Here we'll use a technique similar to one we used earlier to alter a layer mask. We'll create a path and then paint along that path to create a border.
Press Command-J (PC: Control-J) to duplicate the Background layer. Then use the Image>Canvas Size command, or press Command-Option-C (PC: Control-Alt-C), to add 1 inch of canvas (with the Relative checkbox turned on) to both the width and height. Click on the Create a New Layer icon at the bottom of the layers palette to add a new layer on top of the copied Background layer. This is where you'll add the border.
Press-and-hold the Command key (PC: Control key) and click on the thumbnail of the copied Background layer (Layer 1, in my example) to create a selection of your image. Then switch to the Paths palette (nested behind the Layers palette by default) and from the flyout menu, choose Make Work Path. In the resulting dialog, enter a Tolerance of 0.5 pixels.
Choose the Brush tool (B) and, in the Options Bar, pick a brush shape from the Brush Picker, then set the brush opacity. In this example, I used a 66-pixel brush called Dry Brush Tip Light Flow from the default set of brushes, but don't forget you can always tweak your brush in the Brushes palette. Click on the Foreground color swatch at the bottom of the Toolbox, and from the resulting Color Picker, choose the color you want to use.
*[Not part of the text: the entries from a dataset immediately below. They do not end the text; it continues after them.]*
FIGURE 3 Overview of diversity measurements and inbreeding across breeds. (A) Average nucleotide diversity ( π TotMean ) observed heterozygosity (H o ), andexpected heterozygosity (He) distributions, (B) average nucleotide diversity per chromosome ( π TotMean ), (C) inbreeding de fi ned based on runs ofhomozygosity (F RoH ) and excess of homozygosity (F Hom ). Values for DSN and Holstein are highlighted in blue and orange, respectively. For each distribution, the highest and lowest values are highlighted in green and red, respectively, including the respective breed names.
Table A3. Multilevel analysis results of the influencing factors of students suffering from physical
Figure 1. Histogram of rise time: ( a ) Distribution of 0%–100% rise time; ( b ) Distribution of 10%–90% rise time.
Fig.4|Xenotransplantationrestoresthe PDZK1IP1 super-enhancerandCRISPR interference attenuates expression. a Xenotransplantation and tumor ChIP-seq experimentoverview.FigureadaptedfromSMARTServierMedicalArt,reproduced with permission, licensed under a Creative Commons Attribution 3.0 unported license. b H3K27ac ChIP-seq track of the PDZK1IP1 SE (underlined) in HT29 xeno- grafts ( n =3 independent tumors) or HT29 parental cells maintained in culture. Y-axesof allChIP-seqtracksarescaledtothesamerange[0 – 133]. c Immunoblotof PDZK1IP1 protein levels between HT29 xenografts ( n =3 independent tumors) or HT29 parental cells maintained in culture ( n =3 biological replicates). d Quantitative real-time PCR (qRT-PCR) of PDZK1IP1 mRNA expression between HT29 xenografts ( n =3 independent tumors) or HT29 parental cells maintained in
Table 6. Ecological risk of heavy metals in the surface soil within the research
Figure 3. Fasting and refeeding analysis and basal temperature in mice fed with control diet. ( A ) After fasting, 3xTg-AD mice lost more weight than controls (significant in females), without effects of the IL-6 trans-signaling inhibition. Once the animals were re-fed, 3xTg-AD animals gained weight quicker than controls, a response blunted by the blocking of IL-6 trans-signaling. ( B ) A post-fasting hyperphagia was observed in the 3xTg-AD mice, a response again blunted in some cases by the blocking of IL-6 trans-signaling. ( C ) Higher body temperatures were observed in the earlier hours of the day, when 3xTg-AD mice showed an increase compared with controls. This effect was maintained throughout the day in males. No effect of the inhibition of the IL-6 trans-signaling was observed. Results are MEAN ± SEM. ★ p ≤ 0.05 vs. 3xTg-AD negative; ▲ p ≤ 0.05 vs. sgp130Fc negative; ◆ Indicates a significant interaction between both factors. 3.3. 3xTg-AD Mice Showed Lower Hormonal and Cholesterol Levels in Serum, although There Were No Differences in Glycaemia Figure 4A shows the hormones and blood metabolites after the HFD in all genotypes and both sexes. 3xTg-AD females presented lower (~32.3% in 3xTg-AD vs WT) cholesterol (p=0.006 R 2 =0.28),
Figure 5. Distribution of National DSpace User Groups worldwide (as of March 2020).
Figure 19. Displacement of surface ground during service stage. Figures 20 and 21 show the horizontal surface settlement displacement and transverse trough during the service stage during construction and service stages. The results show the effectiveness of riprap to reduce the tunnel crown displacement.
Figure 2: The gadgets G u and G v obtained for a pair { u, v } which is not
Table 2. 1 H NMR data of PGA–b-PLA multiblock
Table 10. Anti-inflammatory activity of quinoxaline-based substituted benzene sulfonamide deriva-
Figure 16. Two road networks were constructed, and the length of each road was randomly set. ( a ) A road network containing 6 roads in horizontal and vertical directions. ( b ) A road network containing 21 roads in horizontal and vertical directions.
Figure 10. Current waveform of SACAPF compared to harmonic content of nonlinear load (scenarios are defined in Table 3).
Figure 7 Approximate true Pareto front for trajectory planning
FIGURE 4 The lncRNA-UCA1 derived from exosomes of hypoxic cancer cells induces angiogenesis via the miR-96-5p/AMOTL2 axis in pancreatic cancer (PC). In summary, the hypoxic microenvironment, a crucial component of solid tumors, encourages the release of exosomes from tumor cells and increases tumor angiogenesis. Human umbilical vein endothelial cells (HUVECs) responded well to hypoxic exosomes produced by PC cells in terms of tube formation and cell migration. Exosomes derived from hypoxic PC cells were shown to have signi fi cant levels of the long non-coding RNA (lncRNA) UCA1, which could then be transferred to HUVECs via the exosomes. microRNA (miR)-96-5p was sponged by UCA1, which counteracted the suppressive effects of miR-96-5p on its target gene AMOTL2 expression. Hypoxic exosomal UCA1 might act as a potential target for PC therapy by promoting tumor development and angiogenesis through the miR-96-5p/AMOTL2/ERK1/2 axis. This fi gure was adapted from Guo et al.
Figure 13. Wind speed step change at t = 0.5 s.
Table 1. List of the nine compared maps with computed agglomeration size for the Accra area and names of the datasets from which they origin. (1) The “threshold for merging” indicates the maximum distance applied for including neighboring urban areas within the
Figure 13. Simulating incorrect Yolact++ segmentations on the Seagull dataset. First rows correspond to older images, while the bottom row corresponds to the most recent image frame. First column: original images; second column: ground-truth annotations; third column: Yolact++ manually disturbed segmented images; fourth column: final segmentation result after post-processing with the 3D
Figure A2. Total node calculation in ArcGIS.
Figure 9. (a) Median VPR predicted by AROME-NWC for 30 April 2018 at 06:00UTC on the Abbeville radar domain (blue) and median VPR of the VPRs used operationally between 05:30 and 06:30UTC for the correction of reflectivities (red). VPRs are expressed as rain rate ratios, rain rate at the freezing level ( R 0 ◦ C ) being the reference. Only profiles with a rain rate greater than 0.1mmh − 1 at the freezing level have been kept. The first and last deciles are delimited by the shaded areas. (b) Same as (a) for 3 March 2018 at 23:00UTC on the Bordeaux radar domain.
I used black in this case.
Make sure the blank layer is active and then switch back to the Paths palette. Press-and-hold the Option key (PC: Alt key) and click on the Stroke Path with Brush icon (second from the left at the bottom of the Paths palette). In the Stroke Path dialog, choose Brush from the Tool pop-up menu, if it is not already selected, and turn on the Simulate Pressure checkbox. Click OK and the brush will paint along the path (on the active layer).
In this example, I repeated Steps Three and Four, but this time used the Airbrush Dual Brush Soft Round 45 brush.